The best of Ozu packs an amazing emotional wallop. When talking about his films to a friend, I once described them as movies where nothing happens, and you’re in tears at the end. The Flavor of Green Tea over Rice, I think, can be considered minor Ozu. It has all of the master’s structural and formal excellence, but the story and its resolution doesn’t have the devastating effect of his greater films. That might be by design, though: Green Tea is not the slow-motion tragedy of some of his other films. It’s a mild satire on Japanese modernity, and on a basic level a romantic comedy. It just happens that the romance is not between a young star-crossed couple, but a pair of middle-aged already married people who discover, against all odds and their inclinations, that they might actually love each other.
As is typical for Ozu, the acting is understated and uniformly excellent. His taste for overt emotion and overstatement waned as he grew older. A second film of Ozu’s, What Did the Lady Forget (1937), is included in this Criterion Collection release. It’s a similar story: uncle and niece pitched against an overbearing aunt. But it is played for more broad comedy and some of the barely-there gags of Green Tea are shoved front and center in that film. It’s interesting to see, in 15 years, how much of the master’s storytelling had matured (far less is spelled out in Green Tea), but also how much of his basic technique was already intact. Domestic drama, understated, low-angled compositions, scenes that are mainly domestic in nature and approach.
The Flavor of Green Tea over Rice is a pleasant, frequently amusing film of deliberate pace. Tokyo Story and Late Spring would come to mind sooner than this film when introducing a budding cinema fan to Ozu. But it is an interesting, and entertaining demonstration of his minimalist technique. It has some of the magic of Ozu, where the very particular, very small somehow becomes universal. He is one of the most Japanese of filmmakers, but by focusing on the nuance of human relationships he speaks to the whole world. The Flavor of Green Tea over Rice is fun, often funny, but as it reaches its conclusion it touches on the universal desire for contact and understanding. A minor film, and a minor triumph.

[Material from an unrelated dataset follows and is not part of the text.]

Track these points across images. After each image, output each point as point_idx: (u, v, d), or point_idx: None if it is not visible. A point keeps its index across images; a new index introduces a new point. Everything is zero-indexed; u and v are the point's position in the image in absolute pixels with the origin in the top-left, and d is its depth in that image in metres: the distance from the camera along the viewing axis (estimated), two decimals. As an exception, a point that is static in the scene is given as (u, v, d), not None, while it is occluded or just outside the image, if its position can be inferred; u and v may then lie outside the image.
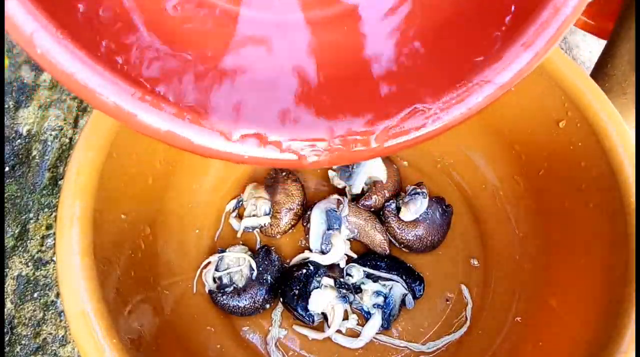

The Flavor of Green Tea over Rice has been released on Blu-ray by the Criterion Collection. Extras on the disc include What Did the Lady Forget (1937), in what I think is a home video debut in the U.S. There’s also a 28-minute video essay by David Bordwell, and a 17-minute video essay, “Ozu & Noda”, about the relationship between Ozu and his regular screenwriter Kogo Noda. There’s an informative essay about the film by scholar Junji Yoshida in the film booklet, titled “Acquired Tastes”.